Anarchici e orgogliosi di esserlo (elèuthera, pp. 328, euro 15) di Amedeo Bertolo è una raccolta di saggi, pubblicata a un anno dalla sua scomparsa, che restituisce vividamente l’attività intellettuale e militante di uno dei più lucidi esponenti dell’anarchismo italiano.

MAI COME IN QUESTO CASO, però, sembra valere l’icastica affermazione di Foucault secondo cui «l’autore non esiste». Bertolo, infatti, è stato una sorta di sensibilissimo sismografo di movimento in grado di registrare con anticipo e lucidità quanto, più o meno visibilmente, è andato accadendo a livello politico negli ultimi 50 anni. O, meglio ancora, vista la sua formazione, un agricoltore capace di trasmettere un sapere elaborato collettivamente grazie alla sua abilità, unita a pazienza, arguzia e tenacia, di analizzare i terreni, riconoscere i semi fecondi e tentare innesti originali. Bertolo pensa e agisce in un momento di crisi politica, su un crinale dal quale – una volta infrantasi, per sclerotizzazione burocratica e repressione istituzionale, la spinta trasformativa del periodo che va dalla Liberazione al ’68 – è possibile scorgere il paesaggio sempre più arido prodotto dall’incedere perentorio del capitalismo neoliberista.

Crisi che non ha risparmiato la riflessione e la prassi anarchiche. Al proposito la diagnosi di Bertolo è sì implacabile («il movimento anarchico è in crisi gravissima»), ma solo per dare spazio a una proposta politica «antidepressiva», a una «permanente eresia creativa», alla costruzione di un «anarchismo vivente»: «l’anarchismo deve mutarsi, restando però una mutazione irriducibile alle culture dominanti», perché «proprio quando la situazione è sfavorevole alla rivoluzione, il lavoro rivoluzionario è maggiormente necessario». In sintesi, per Bertolo l’anarchismo deve mantenere ferma la sua «critica radicale del dominio» (che definisce come il potere coercitivo di «poter far fare»), la sua capacità di pensare insieme libertà e uguaglianza, riconoscendo però che «il popolo degli oppressi» – come quello dei «nuovi padroni» – è molto più «vasto e variegato» di quanto si sia soliti pensare.

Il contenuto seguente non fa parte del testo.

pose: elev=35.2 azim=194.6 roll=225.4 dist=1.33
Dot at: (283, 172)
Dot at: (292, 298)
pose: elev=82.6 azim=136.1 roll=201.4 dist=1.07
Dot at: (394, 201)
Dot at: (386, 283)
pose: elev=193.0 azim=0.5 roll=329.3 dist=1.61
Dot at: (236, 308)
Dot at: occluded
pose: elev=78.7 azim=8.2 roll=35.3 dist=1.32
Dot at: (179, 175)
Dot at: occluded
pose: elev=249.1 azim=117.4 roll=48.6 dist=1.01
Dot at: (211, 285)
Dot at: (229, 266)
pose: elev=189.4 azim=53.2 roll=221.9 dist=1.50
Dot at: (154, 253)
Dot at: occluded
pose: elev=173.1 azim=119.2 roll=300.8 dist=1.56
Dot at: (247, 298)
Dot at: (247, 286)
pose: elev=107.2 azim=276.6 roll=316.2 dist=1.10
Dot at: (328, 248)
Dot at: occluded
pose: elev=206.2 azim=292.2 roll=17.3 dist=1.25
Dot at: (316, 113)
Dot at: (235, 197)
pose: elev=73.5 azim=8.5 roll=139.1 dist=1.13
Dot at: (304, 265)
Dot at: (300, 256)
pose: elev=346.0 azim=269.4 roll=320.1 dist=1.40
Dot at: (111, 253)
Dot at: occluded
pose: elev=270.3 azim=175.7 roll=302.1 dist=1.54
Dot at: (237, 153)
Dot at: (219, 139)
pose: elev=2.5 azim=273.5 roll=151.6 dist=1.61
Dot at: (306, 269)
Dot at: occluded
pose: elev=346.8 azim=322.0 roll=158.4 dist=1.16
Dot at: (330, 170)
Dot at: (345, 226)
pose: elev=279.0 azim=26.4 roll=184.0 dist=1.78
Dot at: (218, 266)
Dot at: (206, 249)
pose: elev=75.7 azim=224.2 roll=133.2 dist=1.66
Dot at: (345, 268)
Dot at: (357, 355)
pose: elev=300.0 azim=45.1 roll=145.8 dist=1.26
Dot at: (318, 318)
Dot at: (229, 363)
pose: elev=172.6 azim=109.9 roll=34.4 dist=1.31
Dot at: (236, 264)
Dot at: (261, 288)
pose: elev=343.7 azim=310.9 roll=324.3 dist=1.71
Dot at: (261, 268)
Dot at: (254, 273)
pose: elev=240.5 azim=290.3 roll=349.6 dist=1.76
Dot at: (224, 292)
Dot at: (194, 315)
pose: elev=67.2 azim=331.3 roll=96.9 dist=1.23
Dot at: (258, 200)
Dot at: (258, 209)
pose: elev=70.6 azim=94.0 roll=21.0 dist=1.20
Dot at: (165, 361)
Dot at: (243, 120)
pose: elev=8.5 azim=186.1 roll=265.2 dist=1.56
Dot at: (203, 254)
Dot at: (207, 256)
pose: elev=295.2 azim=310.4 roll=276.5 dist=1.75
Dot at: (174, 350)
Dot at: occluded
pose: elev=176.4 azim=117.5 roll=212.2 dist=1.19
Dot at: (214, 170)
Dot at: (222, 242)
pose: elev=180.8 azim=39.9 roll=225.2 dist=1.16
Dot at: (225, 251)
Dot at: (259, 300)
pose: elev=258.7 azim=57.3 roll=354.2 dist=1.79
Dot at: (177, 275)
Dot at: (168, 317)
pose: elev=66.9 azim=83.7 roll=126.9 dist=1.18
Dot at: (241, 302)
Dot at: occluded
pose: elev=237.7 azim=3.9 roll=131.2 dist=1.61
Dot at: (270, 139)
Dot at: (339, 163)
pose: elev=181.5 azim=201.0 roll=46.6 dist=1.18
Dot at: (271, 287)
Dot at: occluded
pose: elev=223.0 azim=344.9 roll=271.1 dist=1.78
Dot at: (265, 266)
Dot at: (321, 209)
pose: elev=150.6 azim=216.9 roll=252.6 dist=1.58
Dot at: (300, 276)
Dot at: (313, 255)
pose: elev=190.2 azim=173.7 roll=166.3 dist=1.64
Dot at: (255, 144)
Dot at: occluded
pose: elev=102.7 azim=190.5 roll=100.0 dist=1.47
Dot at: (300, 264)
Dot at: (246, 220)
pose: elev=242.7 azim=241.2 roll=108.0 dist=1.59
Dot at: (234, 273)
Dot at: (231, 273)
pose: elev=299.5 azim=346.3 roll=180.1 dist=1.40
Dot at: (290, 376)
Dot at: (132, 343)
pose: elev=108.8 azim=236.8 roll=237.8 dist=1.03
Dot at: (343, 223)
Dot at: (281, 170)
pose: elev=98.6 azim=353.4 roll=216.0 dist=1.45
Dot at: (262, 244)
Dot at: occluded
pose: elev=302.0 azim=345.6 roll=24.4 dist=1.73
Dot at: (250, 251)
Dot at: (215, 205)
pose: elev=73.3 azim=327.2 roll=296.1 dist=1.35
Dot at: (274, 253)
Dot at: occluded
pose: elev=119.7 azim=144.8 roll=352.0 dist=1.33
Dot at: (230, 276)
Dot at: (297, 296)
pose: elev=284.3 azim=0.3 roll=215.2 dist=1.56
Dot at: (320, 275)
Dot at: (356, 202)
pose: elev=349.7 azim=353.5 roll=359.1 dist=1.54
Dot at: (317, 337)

DA QUI LA NECESSITÀ di allargare la prospettiva ad altri movimenti di liberazione, di «dilatare» la dimensione utopica, nella convinzione che «la grande trasformazione deve cominciare adesso» «dentro questa società», pur situandosi «contro e (in qualche misura) fuori» e restando «comunque sempre altro».

Chi scrive ha avuto la fortuna di conoscere Amedeo e di sviluppare con lui un dialogo reciprocamente critico circa la valenza politica e sociale della questione animale.

Certo, come questo libro dimostra, Amedeo Bertolo è rimasto legato al continente dell’uomo, ma il sorriso sornione e amichevole con cui ha sempre accolto le mie riflessioni mi è apparso, fin da subito, come il segno inequivocabile che fosse pronto, «magari ritornando indietro per fare un giro più lungo ma più praticabile», a salpare per ulteriori «lunghi viaggi di pensiero e di azione».